Accord sur le Brexit : les Européens ont lâché du lest sur la pêche



Publié le 24 déc. 2020 à 18:01Mis à jour le 24 déc. 2020 à 19:26

C’était l’une des pierres d’achoppement des négociations. Dans le cadre de l’accord post-Brexit acté ce jeudi , l’Union européenne va transférer au Royaume-Uni 25 % de la valeur des produits pêchés dans les eaux britanniques par les flottes européennes, à l’issue d’une période de transition jusqu’en juin 2026, a indiqué un haut responsable européen.

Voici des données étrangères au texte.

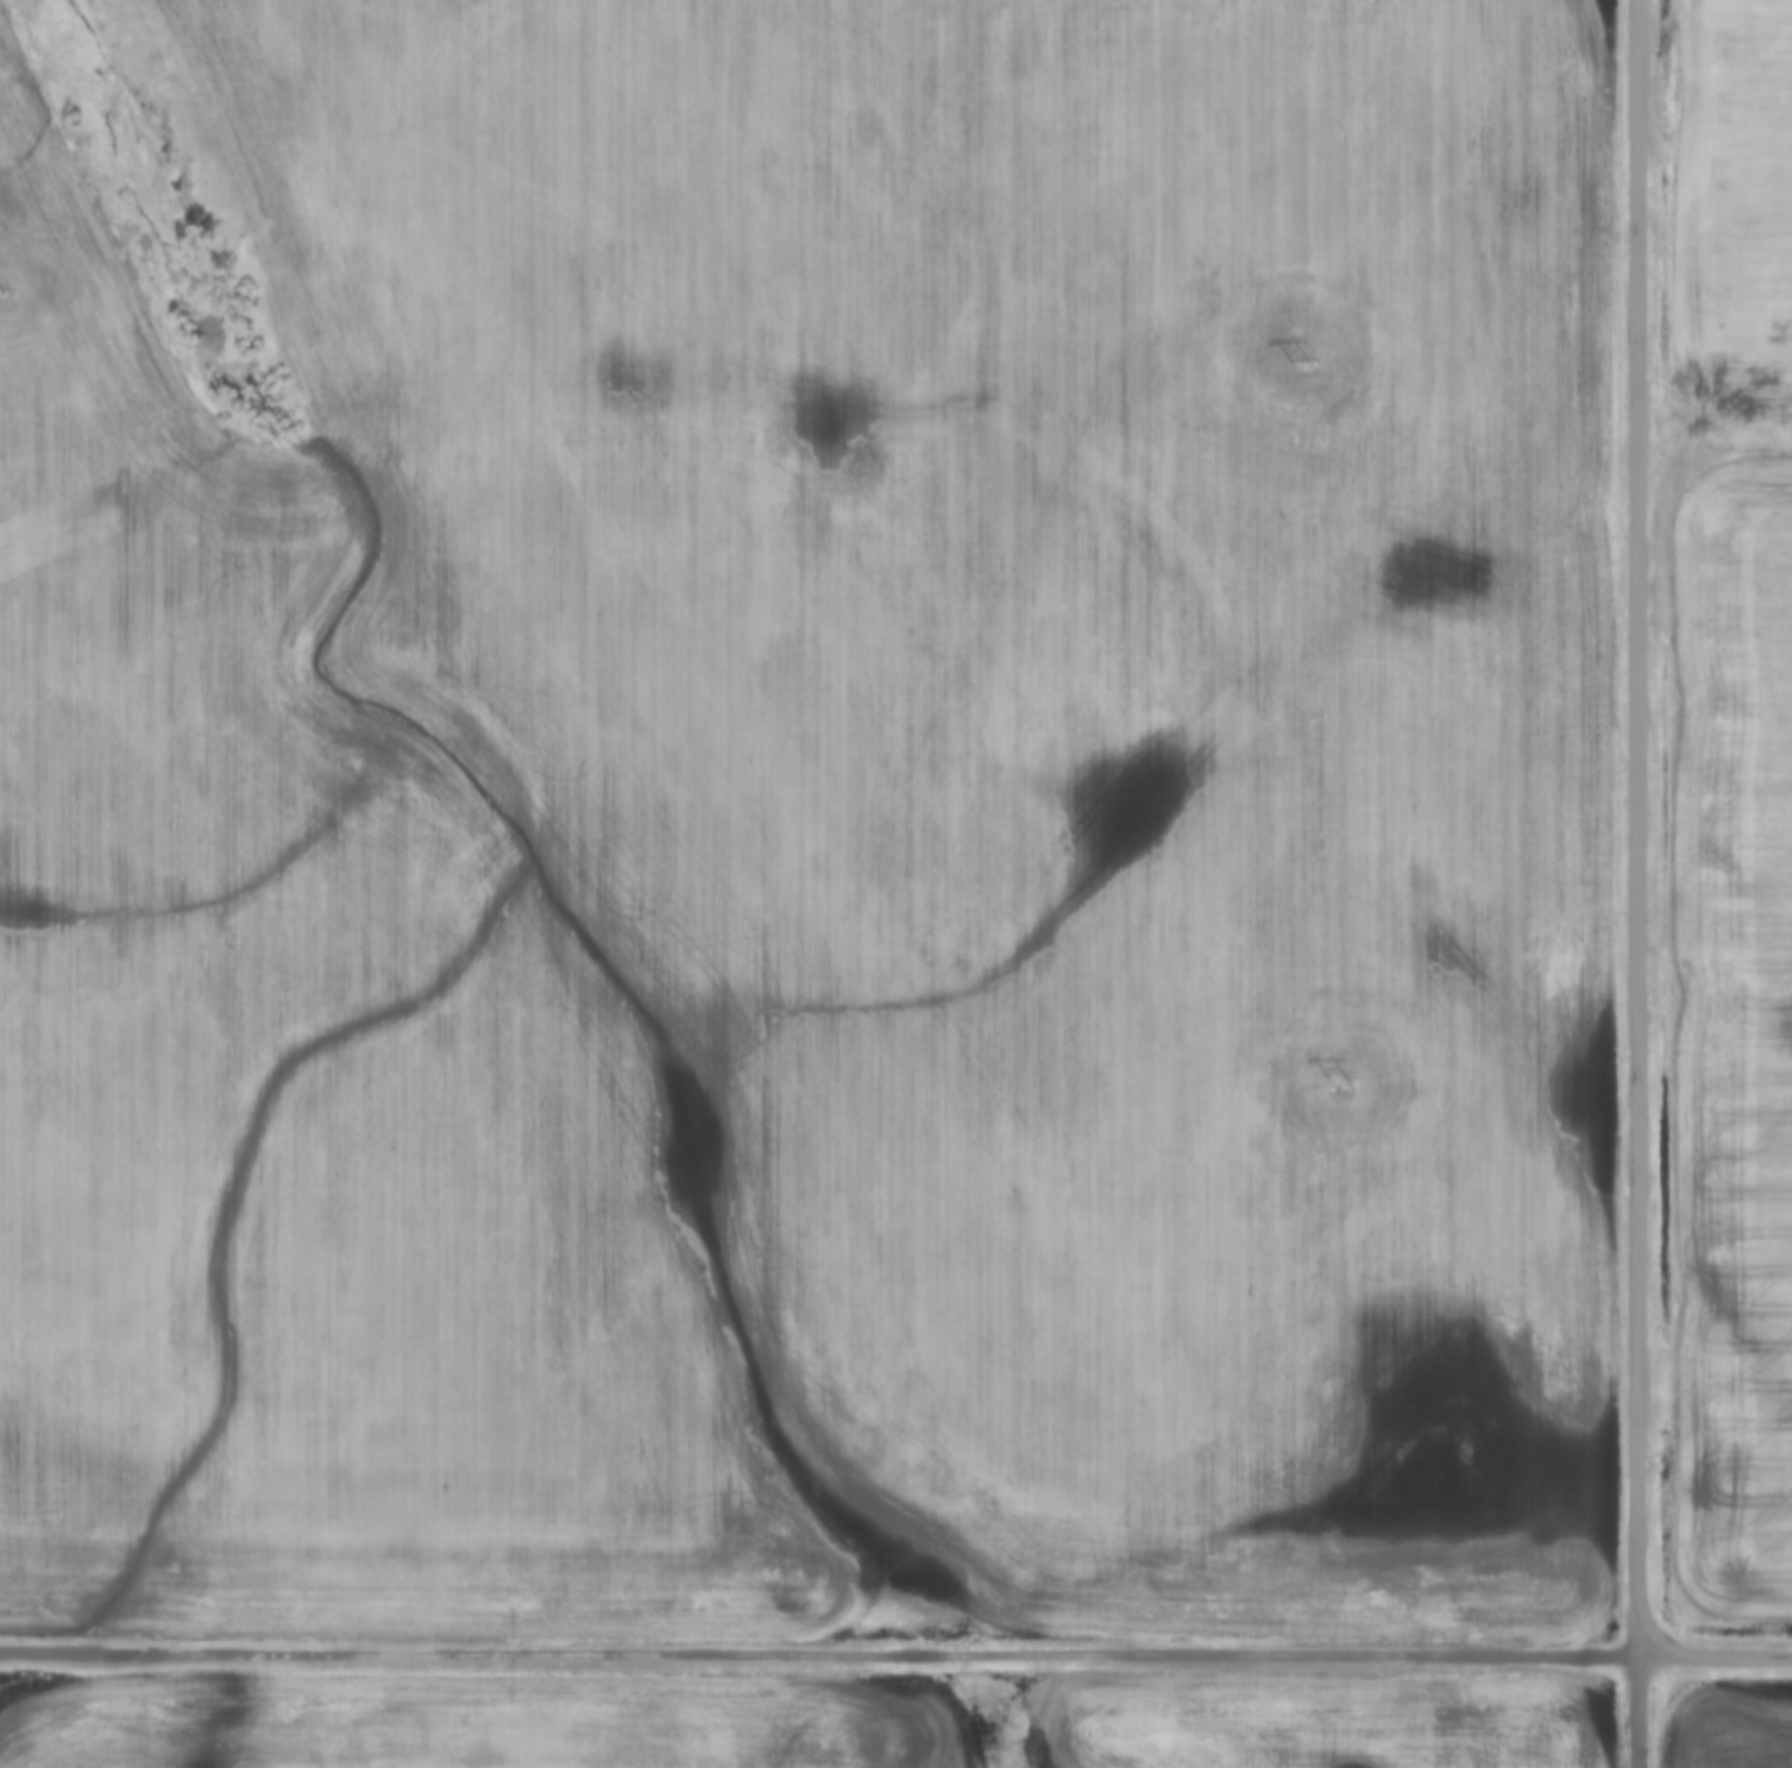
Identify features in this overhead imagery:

Le détail des espèces et zones concernées par ce pourcentage n’est pas encore déterminé, a ajouté ce responsable. Après cette période de cinq ans et demi, cet accès sera renégocié annuellement. Par ailleurs, les pêcheurs de l’UE conserveront jusqu’en 2026 l’accès garanti aux zones situées dans les 6-12 milles marins au large des côtes britanniques (eaux territoriales) où ils se rendaient traditionnellement.

Forte charge politique

L’enjeu macroéconomique n’est pas majeur : l’UE pêche l’équivalent de 650 millions d’euros par an dans les eaux britanniques, le Royaume-Uni 110 millions dans les eaux européennes. Mais la charge politique est très forte.

Pour plusieurs Etats membres, France, Danemark et Pays-Bas en tête, la pêche est un lourd enjeu social et territorial tant le secteur serait mis à terre en se voyant couper l’accès aux eaux britanniques, très poissonneuses et où les pêcheurs du continent attrapent 60 % de leurs prises. Côté britannique, le contrôle de ses eaux est érigé en symbole de la future souveraineté retrouvée promise aux Brexiters.

L’Europe soutiendra ses pêcheurs

Ce jeudi, Bruxelles a tenu à rassurer les pêcheurs des Etats-membres affectés par ces nouvelles règles. L’accord assure « une base d’accès réciproque aux eaux et ressources, avec une nouvelle répartition des quotas et opportunités de pêche […]. Cet accord demandera des efforts, je le sais, mais l’UE sera présente aux côtés des pêcheurs européens pour les accompagner, c’est notre engagement », a ainsi promis le négociateur en chef de l’UE, Michel Barnier, lors d’une conférence de presse ce jeudi après-midi.

Emmanuel Macron a également tenu à avoir un mot pour la profession : « L’accord avec le Royaume-Uni est essentiel pour protéger nos citoyens, nos pêcheurs, nos producteurs. Nous nous assurerons que c’est bien le cas », a averti le président français sur Twitter. Ajoutant que « l’Europe avance et peut regarder vers l’avenir, unie, souveraine et forte ».

Déception des pêcheurs britanniques

De son côté, Boris Johnson a évoqué un compromis « raisonnable » : « Nous serons un Etat côtier indépendant avec un contrôle total de nos eaux, avec la part des prises britanniques dans nos eaux qui augmentera substantiellement d’environ la moitié aujourd’hui à un niveau plus proche des deux tiers dans cinq ans et demi », a dit le Premier ministre britannique au cours d’une conférence de presse.

« Nous voulions trois ans, nous finissons à cinq ans. Je pense que c’est une période de transition raisonnable », a-t-il ajouté, annonçant que le secteur britannique de la pêche allait bénéficier d’un plan de plusieurs millions de livres sterling pour moderniser sa flotte et son activité.

Des promesses qui n’ont pas convaincu les pêcheurs britanniques, qui espéraient un accord encore plus favorable pour eux : « Le secteur sera amèrement déçu qu’il n’y ait pas de rupture plus définitive », a indiqué Barrie Deas, directeur de la Fédération nationale des organisations de pêcheurs, évoquant une « entourloupe ».